Twitter Sonnet #90
You know spinach is hiding everywhere.
Leafy greens coldly observe all your sins.
And Christmas light eyes at packages stare.
Friends and relations stored in labelled bins.
One alien mall wing's always empty.
The best Indian prices for Christ's wood.
Phallic like a long observatory.
A new shadow falls where Bob's Big Boy stood.
Everyone would get doubloons for Christmas.
Brashly boarding a bloated galleon.
Cameras pillaged from Natalie Kalmus.
Technicolours run in rash disunion.
Sweet's swallowed with sour by the throat well.
Red juice separates from the caramel.
Drinking some flash pasteurised apple juice I heated in the microwave. As with orange juice, flash pasteurised turns out to be much better than concentrate.
I watched "Orpheus" last night, a second season episode of Angel I was kind of dreading because I saw from the description that it was one of those episodes, found on many television series, where characters are transported to some magical headspace where they just talk.
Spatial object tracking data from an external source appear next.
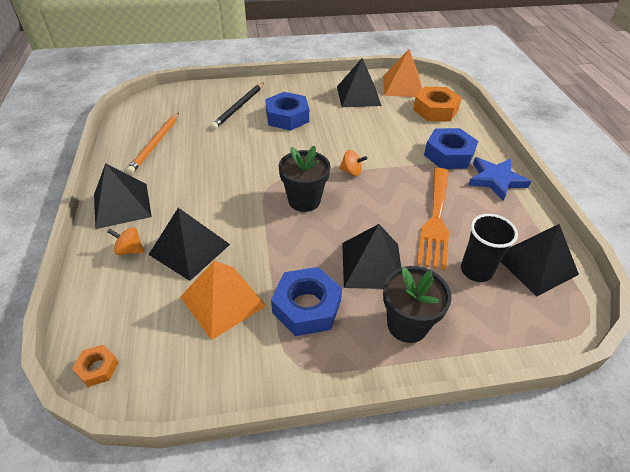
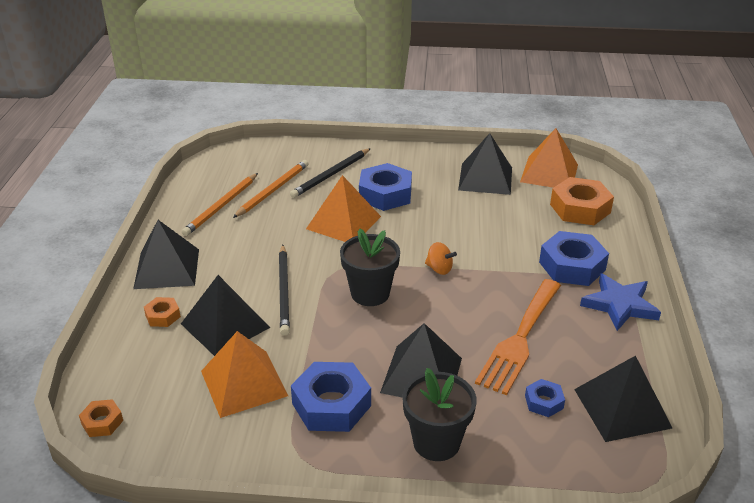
camera: 15 degrees right, 10 degrees down
(130, 250) = (163, 316): orange spinning top -> orange nut
(195, 125) = (272, 191): none -> orange pencil
(232, 209) = (284, 291): none -> black pencil
(262, 144) = (343, 222): none -> orange pyramid
(476, 270) = (544, 402): black cup -> blue nut

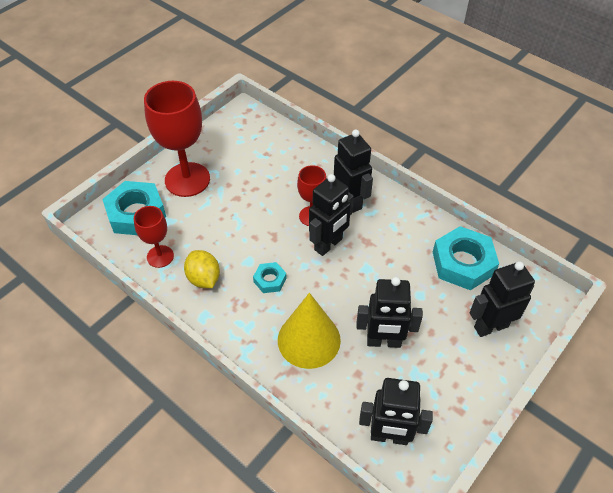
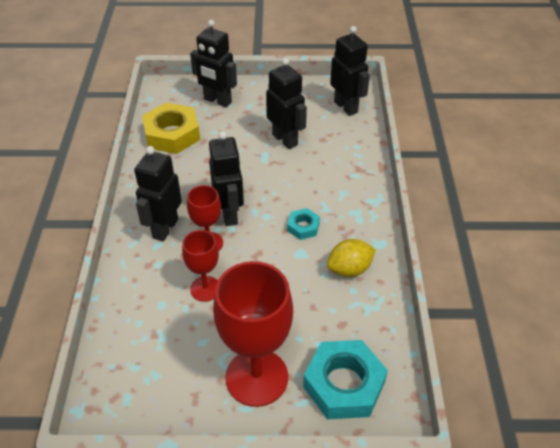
camera: 130 degrees left, 5 degrees down
(160, 256) = (365, 319): red goblet -> red goblet (205, 289)
(204, 278) = (349, 269): yellow lemon -> yellow lemon turned 45 degrees clockwise
(309, 340) = (327, 174): yellow cone -> none
(328, 244) = (229, 214): black robot -> black robot turned 75 degrees clockwise
(463, 263) = (172, 134): turquoise nut -> yellow nut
I usually find that type of episode to be fruitless water treading in the name of character exploration, but, to my surprise, I found "Orpheus" to easily be one of my absolute favourite episodes of Buffy the Vampire Slayer/Angel.
For one thing, it's got epic Buffyversity--Willow coming in is one of those nice, comic bookish moments when Spider-Man unexpectedly turns up in Fantastic Four or something and he makes good on all the coolness you know he's capable of when he swings into the panel instead of just being a stunt guest star. Also not misused in the episode is Faith, as this is the last in a group of three episodes where Angel had essentially become Faith the Vampire Slayer, which works for me as I like her a lot more than Buffy. What's more, the short arc actually builds off Faith's already established story, and it's wonderful seeing her immediately take charge, prison and her relationship with Angel apparently having made her into an adult instead of the girl who's always either following or rebelling. It certainly highlighted one of the flaws in Dollhouse when I'm used to seeing Dushku on the newer show but Faith turning up on Angel still gave me a feeling of, "Fuck, yeah, Faith's back!" Dushku really can't do the infinite characters thing, and so the end result is her never really getting a foothold on an arc. But she was Faith.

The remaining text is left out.